Saved data entries:
- Opening Delimiter -

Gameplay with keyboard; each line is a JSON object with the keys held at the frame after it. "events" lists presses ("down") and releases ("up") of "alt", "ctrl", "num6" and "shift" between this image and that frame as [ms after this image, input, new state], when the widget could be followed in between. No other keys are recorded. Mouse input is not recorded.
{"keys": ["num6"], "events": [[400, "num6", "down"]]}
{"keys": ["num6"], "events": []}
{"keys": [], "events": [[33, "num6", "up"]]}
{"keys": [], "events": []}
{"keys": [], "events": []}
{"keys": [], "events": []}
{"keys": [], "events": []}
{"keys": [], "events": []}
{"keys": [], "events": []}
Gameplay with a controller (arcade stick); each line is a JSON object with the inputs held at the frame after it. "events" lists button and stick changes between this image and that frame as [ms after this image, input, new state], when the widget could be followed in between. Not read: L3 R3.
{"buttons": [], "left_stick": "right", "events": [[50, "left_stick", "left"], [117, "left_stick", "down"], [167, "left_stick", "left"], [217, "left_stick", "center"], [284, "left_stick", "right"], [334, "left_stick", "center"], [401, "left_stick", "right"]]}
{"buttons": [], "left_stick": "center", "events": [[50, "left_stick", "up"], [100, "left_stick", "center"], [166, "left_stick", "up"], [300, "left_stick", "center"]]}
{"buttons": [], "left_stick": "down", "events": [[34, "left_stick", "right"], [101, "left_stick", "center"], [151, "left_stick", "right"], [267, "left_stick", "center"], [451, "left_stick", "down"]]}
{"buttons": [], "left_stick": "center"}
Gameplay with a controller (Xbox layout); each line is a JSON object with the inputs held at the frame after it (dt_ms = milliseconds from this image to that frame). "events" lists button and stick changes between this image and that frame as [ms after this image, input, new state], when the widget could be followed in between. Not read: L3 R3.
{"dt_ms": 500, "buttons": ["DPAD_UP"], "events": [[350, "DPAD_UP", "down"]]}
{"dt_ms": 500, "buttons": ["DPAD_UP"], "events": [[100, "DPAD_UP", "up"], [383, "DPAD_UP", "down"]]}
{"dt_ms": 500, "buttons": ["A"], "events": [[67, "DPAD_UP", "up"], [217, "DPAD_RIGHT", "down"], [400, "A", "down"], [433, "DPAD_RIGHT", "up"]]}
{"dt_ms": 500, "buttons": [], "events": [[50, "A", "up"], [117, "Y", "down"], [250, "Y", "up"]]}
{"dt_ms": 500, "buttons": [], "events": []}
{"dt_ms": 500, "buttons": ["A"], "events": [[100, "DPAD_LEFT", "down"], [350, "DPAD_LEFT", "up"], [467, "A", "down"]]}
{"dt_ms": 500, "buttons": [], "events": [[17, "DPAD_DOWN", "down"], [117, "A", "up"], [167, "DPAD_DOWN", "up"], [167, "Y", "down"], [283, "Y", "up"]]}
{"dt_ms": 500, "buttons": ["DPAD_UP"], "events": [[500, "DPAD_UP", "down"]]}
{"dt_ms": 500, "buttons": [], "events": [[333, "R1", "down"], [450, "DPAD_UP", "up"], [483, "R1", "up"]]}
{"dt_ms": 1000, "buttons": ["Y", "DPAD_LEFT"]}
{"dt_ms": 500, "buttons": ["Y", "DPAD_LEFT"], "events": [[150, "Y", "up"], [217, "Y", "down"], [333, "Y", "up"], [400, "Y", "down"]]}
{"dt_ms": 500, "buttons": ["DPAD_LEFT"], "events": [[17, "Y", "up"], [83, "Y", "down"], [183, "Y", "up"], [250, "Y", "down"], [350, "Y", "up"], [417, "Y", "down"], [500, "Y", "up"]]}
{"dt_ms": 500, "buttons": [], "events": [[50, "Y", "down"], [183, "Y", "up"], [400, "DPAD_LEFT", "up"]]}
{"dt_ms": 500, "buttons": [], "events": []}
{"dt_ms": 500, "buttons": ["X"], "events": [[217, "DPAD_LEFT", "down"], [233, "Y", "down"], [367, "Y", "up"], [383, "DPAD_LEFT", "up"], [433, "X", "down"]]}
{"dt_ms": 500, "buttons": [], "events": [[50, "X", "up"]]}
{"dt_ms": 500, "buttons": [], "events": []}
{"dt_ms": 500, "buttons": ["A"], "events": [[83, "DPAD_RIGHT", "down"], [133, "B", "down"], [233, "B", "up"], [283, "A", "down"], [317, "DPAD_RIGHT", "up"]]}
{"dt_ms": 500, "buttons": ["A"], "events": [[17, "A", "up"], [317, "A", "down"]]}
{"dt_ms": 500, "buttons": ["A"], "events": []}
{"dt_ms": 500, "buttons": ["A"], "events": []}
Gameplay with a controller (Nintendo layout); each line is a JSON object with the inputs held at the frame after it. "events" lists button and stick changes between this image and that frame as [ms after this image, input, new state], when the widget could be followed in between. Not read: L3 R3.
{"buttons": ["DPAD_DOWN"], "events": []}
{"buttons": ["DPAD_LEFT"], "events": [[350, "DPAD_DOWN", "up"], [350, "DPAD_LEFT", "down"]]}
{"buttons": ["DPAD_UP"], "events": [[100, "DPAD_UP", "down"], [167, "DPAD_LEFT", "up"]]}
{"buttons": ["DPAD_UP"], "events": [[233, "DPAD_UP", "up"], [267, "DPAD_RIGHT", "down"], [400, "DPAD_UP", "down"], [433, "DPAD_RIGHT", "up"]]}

- Closing Delimiter -

_Try it_
Within the entries above, how many lines hold the string "changes"? State the number with no other words.

_Task solution_
3